The “risk of death” is always mentioned in the informed consent documentation, but may be framed by physicians and nurses alike as a theoretical concern rather than a real possibility. The surgeon, the anesthesiologist, and the hospital are incentivized to do cases, not to step on the brakes and stop an operation. This is true even when the operation may fix a specific surgical problem but could lead to worse health, more pain, or loss of independence during the last months of life.
“Our goal is not survival at all costs”
One lesson that Dr. Gawande said he has learned from talking to patients is that people have priorities in life other than just survival. The goals will differ from person to person. If we don’t ask patients these difficult questions, Dr. Gawande said, “the care we provide may be out of alignment with their priorities.” That kind of care may cause more suffering than it alleviates.
One patient told Dr. Gawande that he would be okay with his quality of life so long as he could “eat chocolate ice cream and watch football.” That’s better than any living will in terms of clarity, Dr. Gawande said.
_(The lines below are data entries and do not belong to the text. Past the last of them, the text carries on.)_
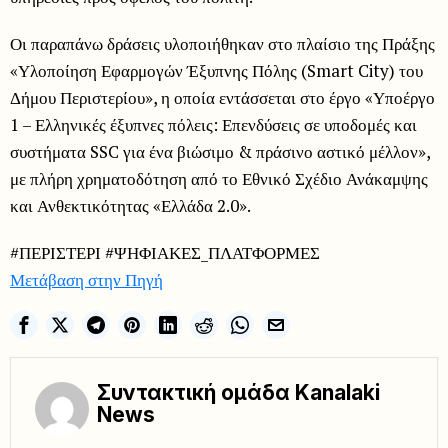
Οι παραπάνω δράσεις υλοποιήθηκαν στο πλαίσιο της Πράξης
«Υλοποίηση Εφαρμογών Έξυπνης Πόλης (Smart City) του
Δήμου Περιστερίου», η οποία εντάσσεται στο έργο «Υποέργο
1 – Ελληνικές έξυπνες πόλεις: Επενδύσεις σε υποδομές και
συστήματα SSC για ένα βιώσιμο & πράσινο αστικό μέλλον»,
με πλήρη χρηματοδότηση από το Εθνικό Σχέδιο Ανάκαμψης
και Ανθεκτικότητας «Ελλάδα 2.0».
#ΠΕΡΙΣΤΕΡΙ #ΨΗΦΙΑΚΕΣ_ΠΛΑΤΦΟΡΜΕΣ
Μετάβαση στην Πηγή
Συντακτική ομάδα Kanalaki
News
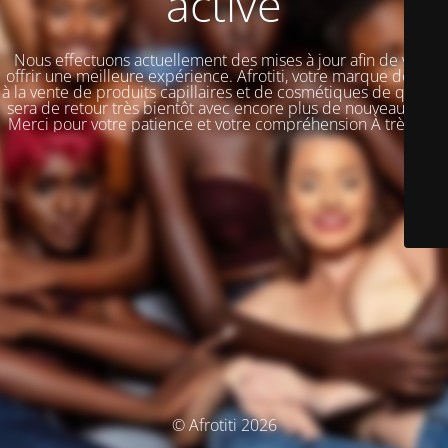
activé
Nous effectuons actuellement des mises à jour afin de vous
offrir une meilleure expérience. Afrotiti, votre marque dédiée
à la vente de produits capillaires et de cosmétiques de qualité,
sera de retour très bientôt avec encore plus de nouveautés !!!
Merci pour votre patience et votre compréhension À très vite
© Afrotiti 2026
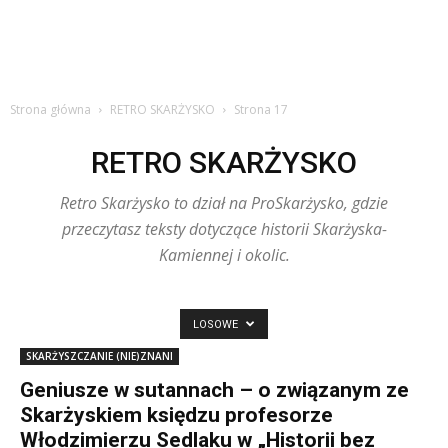
Strona główna
RETRO SKARŻYSKO
Strona 17
RETRO SKARŻYSKO
Retro Skarżysko to dział na ProSkarżysko, gdzie
przeczytasz teksty dotyczące historii Skarżyska-
Kamiennej i okolic.
LOSOWE
SKARŻYSZCZANIE (NIE)ZNANI
Geniusze w sutannach – o związanym ze
Skarżyskiem księdzu profesorze
Włodzimierzu Sedlaku w „Historii bez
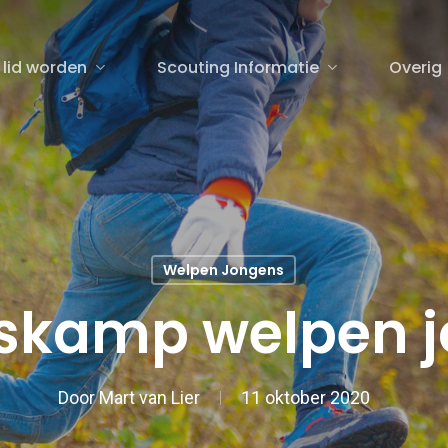
 lid worden
Scouting Informatie
Overig
sluiten
Welpen Jongens
skamp welpen 
Door
Mart van Lier
11 oktober 2020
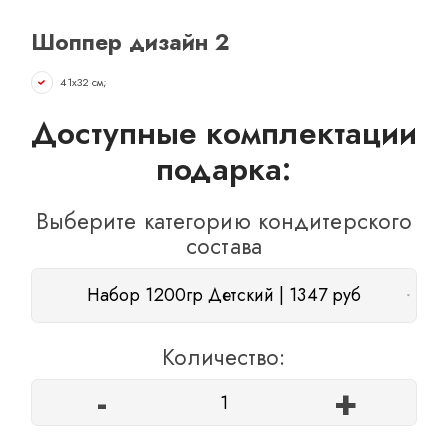
ОТЗЫВЫ
Шоппер дизайн 2
КОНТАКТЫ
41х32 см;
Доступные комплектации
подарка:
Выберите категорию кондитерского
состава
Набор 1200гр Детский | 1347 руб
Количество:
-
+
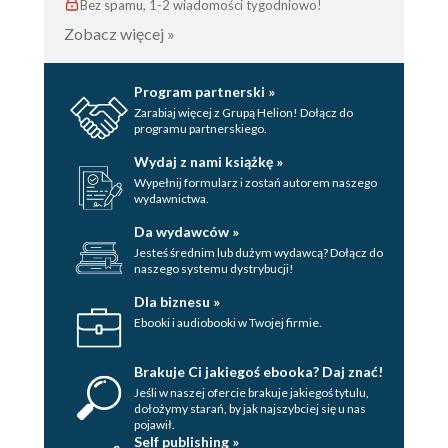
Bez spamu, 1-2 wiadomości tygodniowo!
Zobacz więcej »
Program partnerski »
Zarabiaj więcej z Grupą Helion! Dołącz do
programu partnerskiego.
Wydaj z nami książkę »
Wypełnij formularz i zostań autorem naszego
wydawnictwa.
Da wydawców »
Jesteś średnim lub dużym wydawcą? Dołącz do
naszego systemu dystrybucji!
Dla biznesu »
Ebooki i audiobooki w Twojej firmie.
Brakuje Ci jakiegoś ebooka? Daj znać!
Jeśli w naszej ofercie brakuje jakiegoś tytulu,
dołożymy starań, by jak najszybciej się u nas
pojawił.
Self publishing »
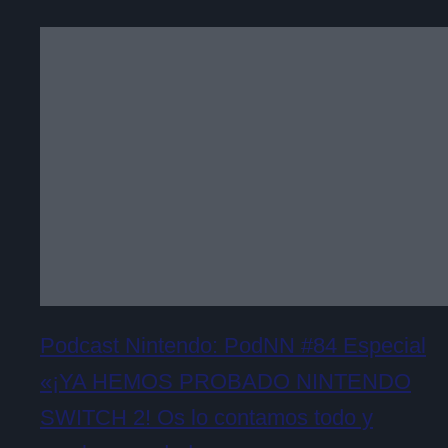
Podcast Nintendo: PodNN #84 Especial
«¡YA HEMOS PROBADO NINTENDO
SWITCH 2! Os lo contamos todo y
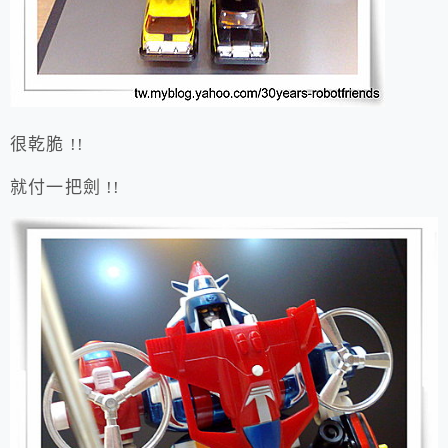
很乾脆 !!
就付一把劍 !!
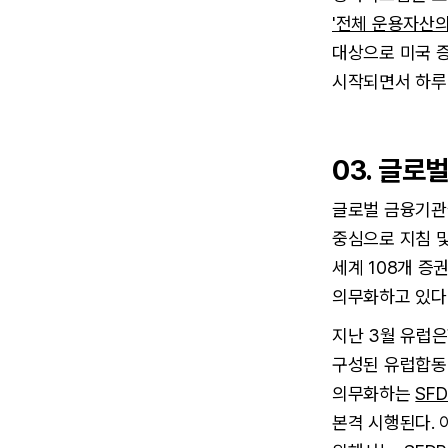
'전체 운용자산의
대상으로 미국 증
시작되면서 하루 만
03. 글로
글로벌 금융기관들
중심으로 지침 
세계 108개 증
의무화하고 있다
지난 3월 유럽은
구성된 유럽합동
의무화하는
SFD
본격 시행된다.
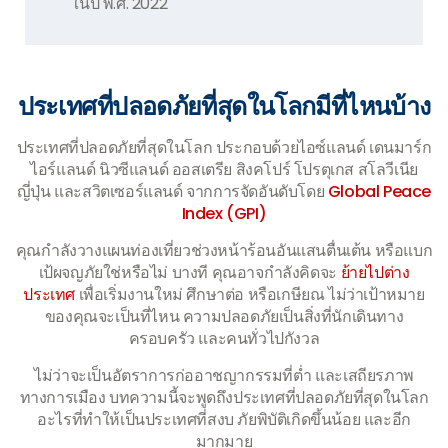
ในปี พ.ศ. 2022
ประเทศที่ปลอดภัยที่สุดในโลกมีที่ไหนบ้าง
ประเทศที่ปลอดภัยที่สุดในโลก ประกอบด้วยไอซ์แลนด์ เดนมาร์ก
ไอร์แลนด์ นิวซีแลนด์ ออสเตรีย สิงคโปร์ โปรตุเกส สโลวีเนีย
ญี่ปุ่น และสวิตเซอร์แลนด์ จากการจัดอันดับโดย
Global Peace
Index (GPI)
คุณกำลังวางแผนท่องเที่ยวช่วงหน้าร้อนอันแสนตื่นเต้น หรือแบก
เป้ผจญภัยใช่หรือไม่ บางที คุณอาจกำลังคิดจะ
ย้ายไปต่าง
ประเทศ
เพื่อเริ่มงานใหม่ ศึกษาต่อ หรือเกษียณ ไม่ว่าเป้าหมาย
ของคุณจะเป็นที่ไหน ความปลอดภัยเป็นสิ่งที่นักเดินทาง
ครอบครัว และคนทั่วไปกังวล
ไม่ว่าจะเป็นอัตราการก่ออาชญากรรมที่ต่ำ และเสถียรภาพ
ทางการเมือง บทความนี้จะพูดถึงประเทศที่ปลอดภัยที่สุดในโลก
อะไรที่ทำให้เป็นประเทศที่สงบ ภัยพิบัติเกิดขึ้นน้อย และอีก
มากมาย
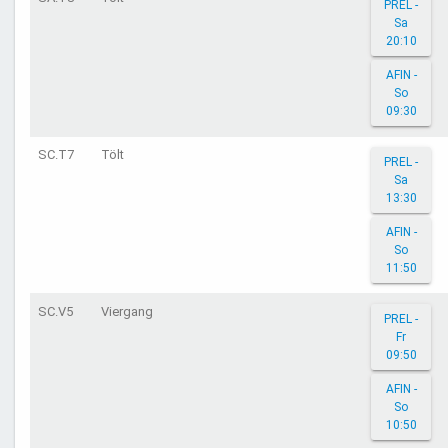
PREL -
Sa
20:10
AFIN -
So
09:30
SC.T7
Tölt
PREL -
Sa
13:30
AFIN -
So
11:50
SC.V5
Viergang
PREL -
Fr
09:50
AFIN -
So
10:50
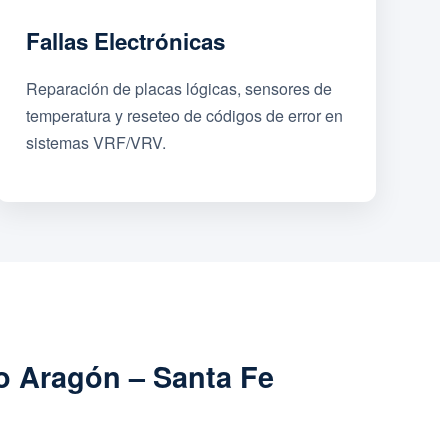
Fallas Electrónicas
Reparación de placas lógicas, sensores de
temperatura y reseteo de códigos de error en
sistemas VRF/VRV.
o Aragón – Santa Fe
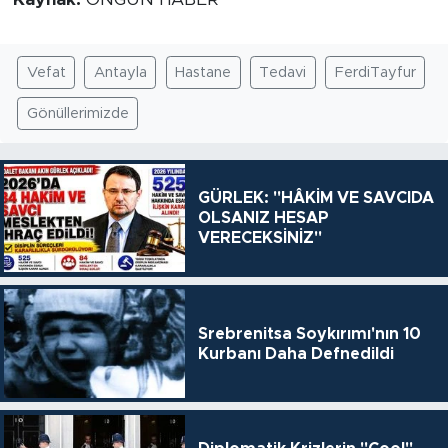
Vefat
Antayla
Hastane
Tedavi
FerdiTayfur
Gönüllerimizde
GÜRLEK: "HÂKİM VE SAVCIDA
OLSANIZ HESAP
VERECEKSİNİZ"
Srebrenitsa Soykırımı'nın 10
Kurbanı Daha Defnedildi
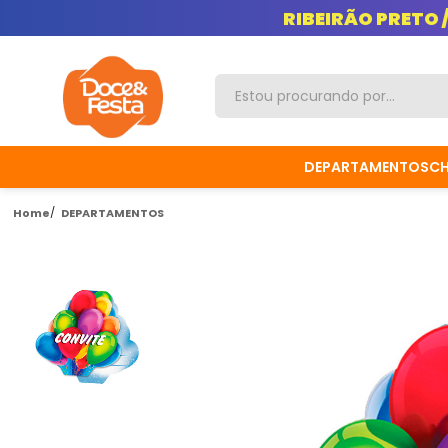
RIBEIRÃO PRETO 
DEPARTAMENTOS
C
Home
DEPARTAMENTOS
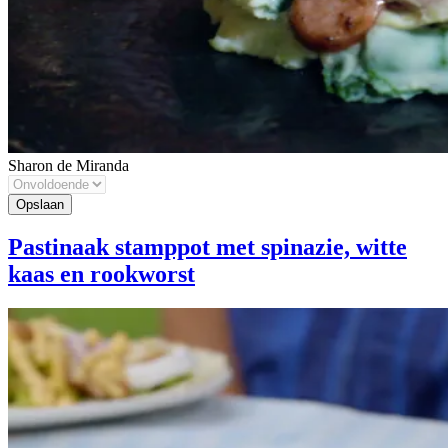
Sharon de Miranda
Pastinaak stamppot met spinazie, witte
kaas en rookworst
He advised asking a patient, “What’s your understanding of where you are in your illness? What abilities are so critical to your life that you can’t imagine living without them?” Understanding the patient’s goals and fears can help the patient, the family, and the medical team reach the best decision about a plan of care, Dr. Gawande said.
“Our goal is not survival at all costs,” Dr. Gawande asserted. “Nor is our goal a good death. The goal is for our care to match their goals. To deliver the right care, at the right time, every time.”
For this fundamental change in the culture of healthcare to occur, payment models must change too, Dr. Gawande said. “A switch from fee-for-service to fee-for-value is absolutely critical for us to work successfully as teams. We have to be part of driving the reinvention of how we’re paid.” The team’s success should be linked to an outcome that is optimal in the view of the patient and the family, even if the decision is not to do surgery.
Dr. Gawande praised the many contributions of anesthesiology to improving processes of care and promoting patient safety. But he urged the ASA to “move from safety to outcomes as your priority.”
To achieve the best outcome consistent with each patient’s goals, Dr. Gawande said, “we need to work as teams before and after they come to the hospital. We need to be willing to take part in the experiments and drive the experiments so that we are paid as teams for better outcomes.”